Given that I have spent the best part of my adult life working with, being creative with, entertaining myself with, making music with and communicating with Apple products, I think I have a lot to thank Steve Jobs for. We all do really. Without his vision, passion and ability to see things differently, today’s computers would almost certainly have been soul-less boxes used for boring stuff, not beautifully crafted machines inside and out – machines that empower rather than stifle creativity, and are not only effective working tools, but also perfect for making art and music, or just simply having fun with.
Sometimes I forget just how lucky I am that my ordinary life is constantly enriched by the extraordinary. With Steve Jobs at the helm of Apple, products and technologies that once would have been thought of as fantastical and pure science fiction have become science fact, and quite simply, fantastic.
With my iPhone I can get hold of any information I want, wherever I am (including the breakfast table) with the mere swipe and prod of a finger. I can say good morning face to face with those children of mine once they’ve finally woken up and I’m miles away at the studio.
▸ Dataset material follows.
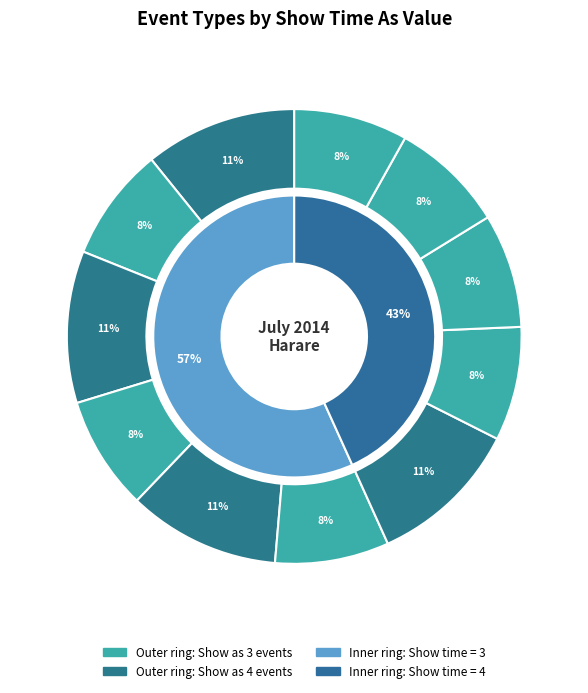

Count the number of slices in the pie.

11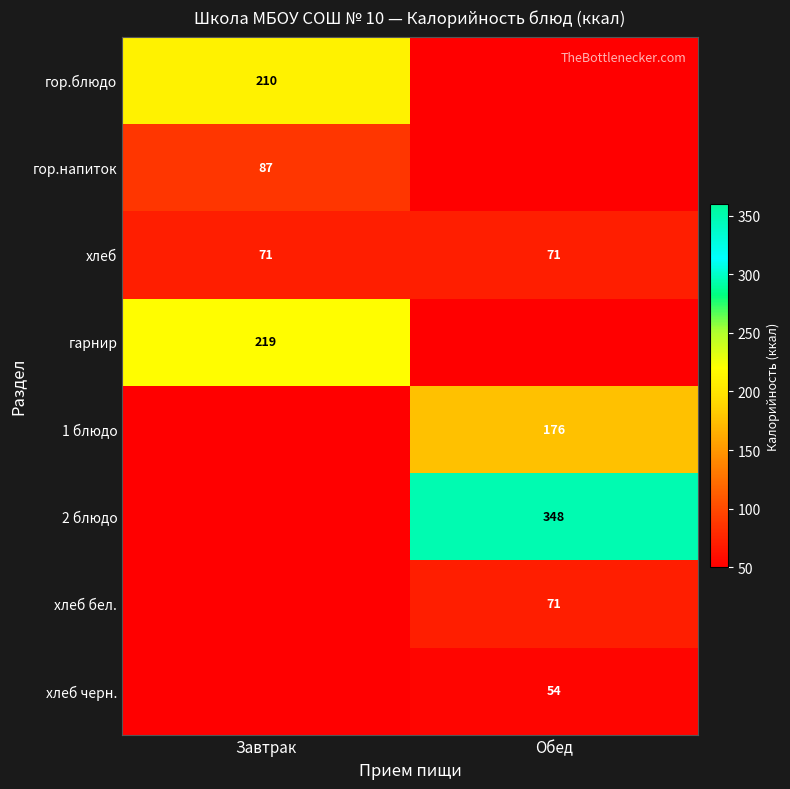

What is the sum of all хлеб values?

142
I can take photographs, make videos, write blog posts and even play games.
For me, whilst Steve put the “i” in Life, giving us revolutionary all-in-one desktop computers, portable music players and powerful tablet computers, packaging all of these things (and more) into a portable, hand-held device – one that also made phone calls – was pure genius.
I can’t help but look at my iPhone a little differently today though. Not because it’s an old iPhone now following the launch of the new 4S, but because there’s a whole lot of Steve in there, and it reminds me how cruel this world can be sometimes. Too often the good people, the game-changers, the geniuses, the influential and the inspirational are taken from us far too young – to paraphrase Steve’s own words, “our time here is limited”, and we really should make the most of it.
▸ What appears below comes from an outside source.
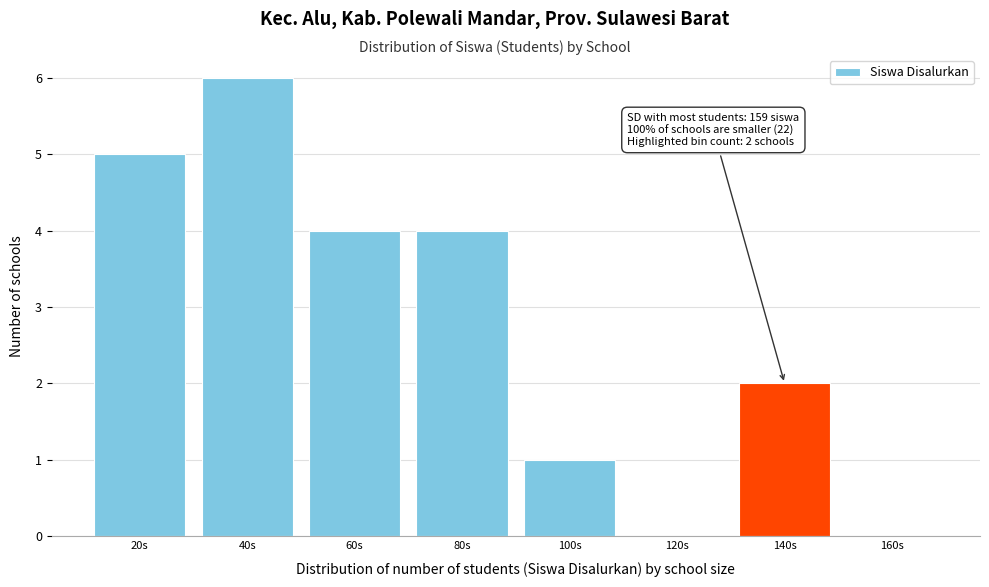

Reading left to right, transcribe all the data shown in this chart.

20s=5	40s=6	60s=4	80s=4	100s=1	120s=0	140s=2	160s=0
We are not all made of the same stuff that Steve Jobs was, but there will be those who have the courage to follow their hearts and live each day as if it was their last, those who dare to think different and try to change the world, and those who use their time well and actually make a difference in people’s lives.
Thank you, Steve, for being one of those people.
I’m not sure whether or not I’ve used my time particularly well by writing this post, but I feel a little better for sharing my thoughts – thank you for taking the time to read it.